§ **About this task**: Set down the first line below and each line after it, ending with the one that holds "Page size: 1500x1125.". Pictures do not belong in the copy.

§ **Input data**:

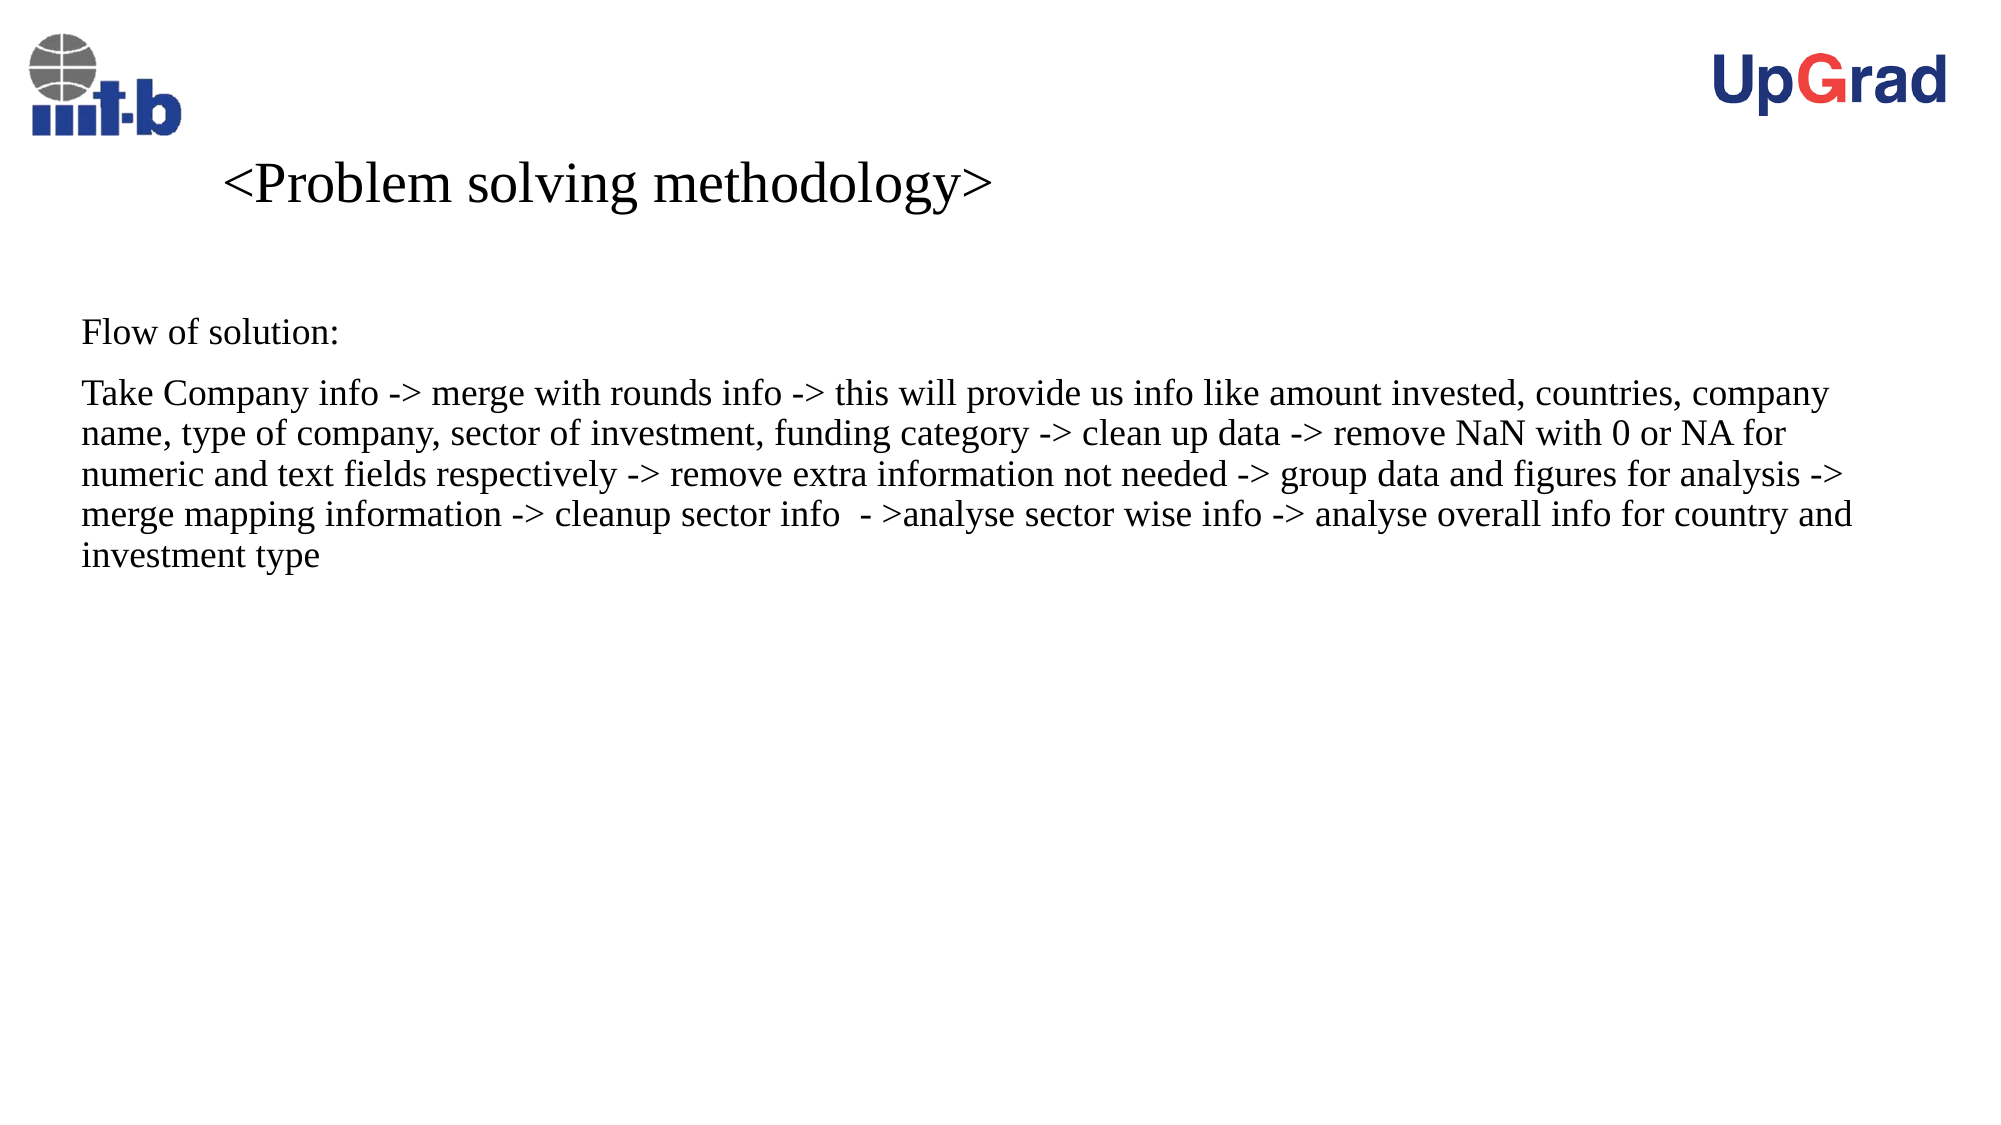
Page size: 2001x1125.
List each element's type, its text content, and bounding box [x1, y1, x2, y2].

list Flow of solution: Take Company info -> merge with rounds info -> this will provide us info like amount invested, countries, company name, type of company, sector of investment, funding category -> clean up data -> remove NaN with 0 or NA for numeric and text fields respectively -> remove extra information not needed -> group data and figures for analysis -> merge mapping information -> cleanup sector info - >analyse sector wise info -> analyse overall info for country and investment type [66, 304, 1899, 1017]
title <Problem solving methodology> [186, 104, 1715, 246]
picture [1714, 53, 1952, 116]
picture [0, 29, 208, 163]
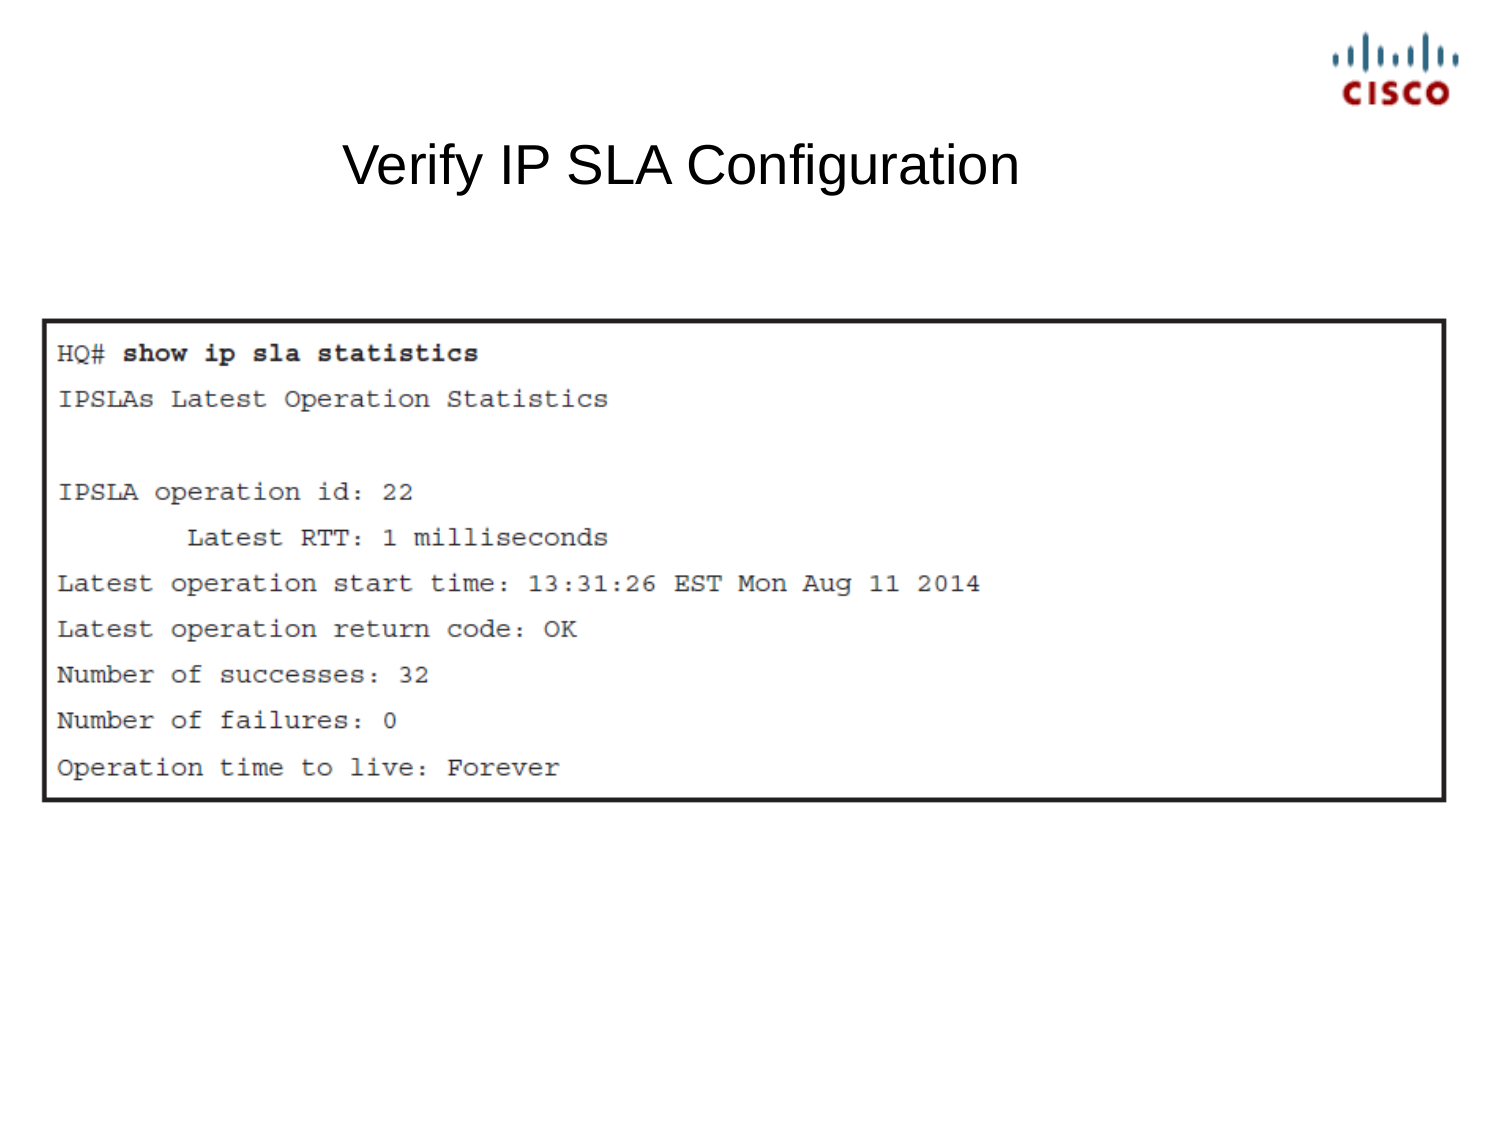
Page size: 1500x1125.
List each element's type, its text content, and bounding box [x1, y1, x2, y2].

§ **Problem solution**:
Page size: 2001x1125.
List each element's type, its text content, and bounding box [x1, y1, x2, y2].

list Flow of solution: Take Company info -> merge with rounds info -> this will provide us info like amount invested, countries, company name, type of company, sector of investment, funding category -> clean up data -> remove NaN with 0 or NA for numeric and text fields respectively -> remove extra information not needed -> group data and figures for analysis -> merge mapping information -> cleanup sector info - >analyse sector wise info -> analyse overall info for country and investment type [66, 304, 1899, 1017]
title <Problem solving methodology> [186, 104, 1715, 246]
picture [1714, 53, 1952, 116]
picture [0, 29, 208, 163]
Page size: 1500x1125.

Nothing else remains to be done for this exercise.